Opperman v. Path, Inc., 2014 WL 1973378,  No. 13-cv-00453 (N.D. Cal. May 14, 2014)
This big class action against Apple and fourteen app developers has a lot of issues; I’ll try to focus on the consumer protection parts.  Plaintiffs alleged that the apps at issue were surreptitiously “stealing and disseminating” the contact information stored by customers on Apple devices.
Apple exercises strong control over App Store offerings, and its devices have Apple apps that can’t be removed, including Contacts (address book) and the App Store.  Apple allegedly claims to review each app before it’s allowed in the store and claims to protect privacy strongly, representing that its products are “safe and secure.”  While Apple’s app guidelines bar the transmission of user data without prior permission, Apple’s guidance to app developers allegedly encourage data theft. 
Apple tells developers, “don’t force people to give you information you can easily find for yourself, such as their contacts or calendar information,” and “[i]f possible, avoid requiring users to indicate their agreement to your [end user license agreement] when they first start your application. Without an agreement displayed, users can enjoy your application without delay.”  Thus, plaintiffs alleged that “Apple taught Program registrants’ to incorporate forbidden data harvesting functionalities – even for private “contacts” – into their Apps and encouraged Program registrants to design those functions to operate in non-discernible manners that would not be noticed by the iDevice owner. These App Defendants, apparently in accord with Apple’s instructions, did just that with their identified Apps.” In addition, plaintiffs alleged: “Apple’s Program tutorials and developer sites [ ] teach Program registrants how to code and build apps that non-consensually access, manipulate, alter, use and upload the mobile address books maintained on Apple iDevices.”
In some cases, apps allegedly accessed user data without any prompt at all, while in other cases, the apps “surreptitiously accessed and uploaded information from users’ Contacts app through a ‘Find Friends’ feature without disclosing to users that the feature would leave their private information vulnerable to unauthorized download by the third-party app manufacturer.”  As a result, many apps could have users’ address books stored in their own databases.  According to a congressional letter, one developer claimed to have a database containing “Mark Zuckerberg’s cell phone number, Larry Ellison’s home phone number and Bill Gates’ cell phone number.
After controversy about this, in September 2012, Apple released iOS 6, “which updated privacy settings on iDevices in a manner that discloses which apps access users’ contacts, calendars, reminders, photos, and other personal information, and allows users a way to prevent certain apps from accessing certain information.”

### RECORDED INFORMATION
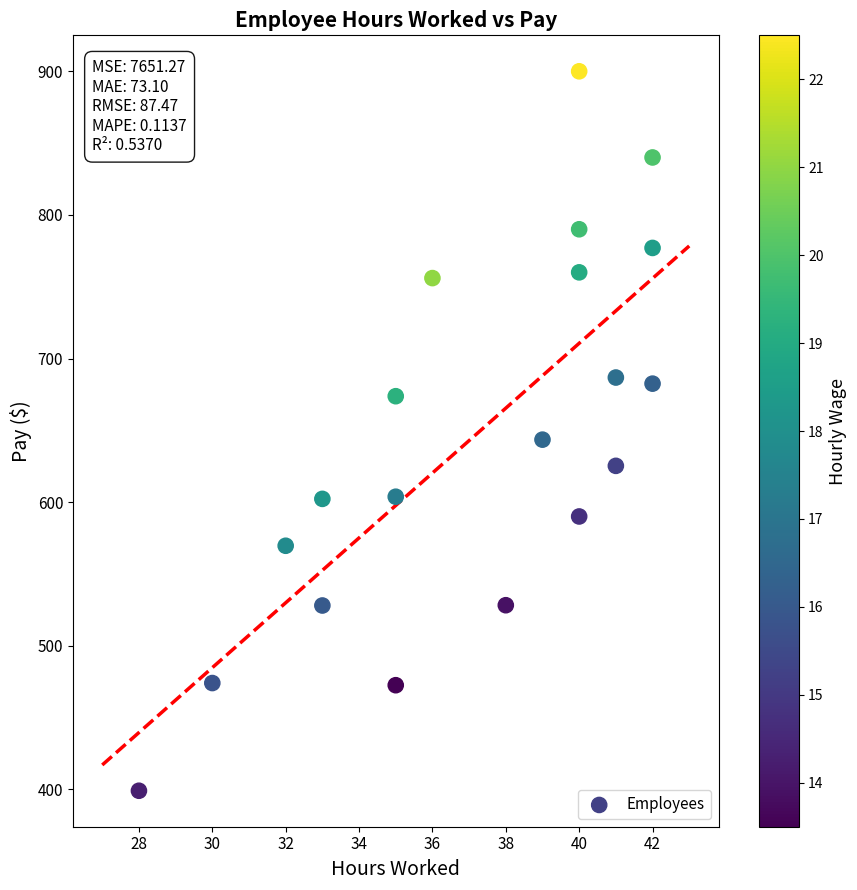

What is the range of X values (max minus min)?

14.0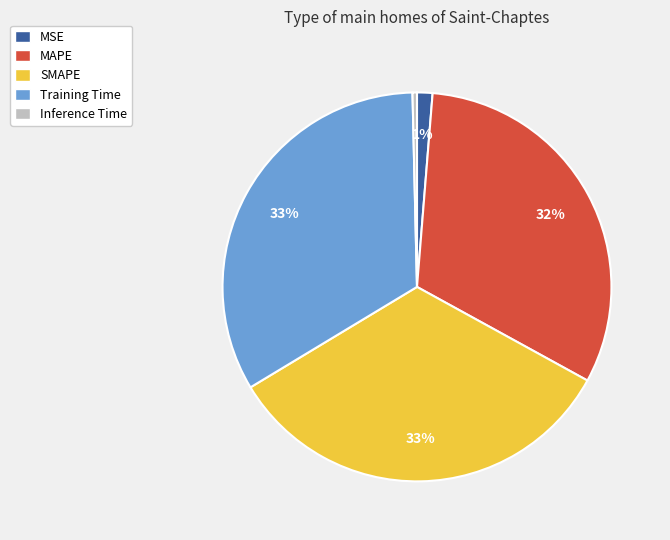

Which has a higher value, Inference Time or MAPE?

MAPE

### WORK INSTRUCTIONS
**a)** Name every person whose phone number a developer reportedly held in its database, according to the case summary on Opperman v. Path.
**b)** According to the Opperman v. Path case summary, in what month and year did Apple release iOS 6?
**c)** Continue the Opperman v. Path case summary, picking up after its last sentence.
The material is not needed for any of these tasks.

### EXERCISE RESPONSES
**a)** Mark Zuckerberg, Larry Ellison, Bill Gates

**b)** September 2012

**c)**
Plaintiffs alleged that Apple repeatedly touted its safety and security, sometimes in particular mentioning apps’ access to data.  When the App Store launched, Steve Jobs explained, “[t]here are going to be some apps that we’re not going to distribute. Porn, malicious apps, apps that invade your privacy.”  Similar statements followed from Jobs and others.  In September 2011, Apple’s website stated that “iOS 4 is highly secure from the moment you turn on your iPhone. All apps run in a safe environment, so a website or app can’t access data from other apps.” Apple also assured consumers that, for data-security purposes, “Applications on the device are ‘sandboxed’ so they cannot access data stored by other applications.”  More generally, plaintiffs alleged that Apple cultivated an image in which security and privacy were key promises.
Plaintiffs alleged they saw and relied on Apple’s website, in-store advertisements, and television advertising in purchasing their iDevices, and that they would have paid less for their devices, or not purchased them at all, had they known they were vulnerable to privacy attacks.
Apple challenged Article III standing.  The court framed the allegations this way: “Plaintiffs allege, with respect to Apple, that they suffered injury in the form of having overpaid for their iDevices, because they would have paid less for their devices, or not purchased them at all, if Apple had disclosed that it had failed adequately to secure the devices from the alleged intrusion.”  This was a palpable economic injury, long recognized as sufficient for standing.
Apple argued that plaintiffs hadn’t satisfied the causation requirement because they didn’t identify Apple’s specific representations that led to the overpayment.  But standing isn’t merits.  The alleged injury was fairly traceable to Apple, not the result of the independent action of some third party not before the court. 
The court rejected application of In re LinkedIn User Privacy Litig., 932 F. Supp. 2d 1089 (N.D. Cal. 2013), which held that “something more” was required than overpaying for a defective product, but that was because plaintiffs there were only pleading breach of contract (a difference between what they were promised and what they received).  But once a defect is sufficiently and plausibly pled, economic losses are readily established: defective products aren’t worth as much.  The “something more” could be allegations about value based on market forces, or could be “sufficiently detailed, non-conclusory allegations of the product defect.”  The allegations here, about the product design allowing third parties to take address book information without consent, sufficed.
Plus, plaintiffs established standing through their statutory claims because “[t]he injury required by Article III can exist solely by virtue of ‘statutes creating legal rights, the invasion of which creates standing.’”  However, plaintiffs lacked Article III standing based on alleged injury to property rights in the address books, which doomed their claims for conversion and trespass.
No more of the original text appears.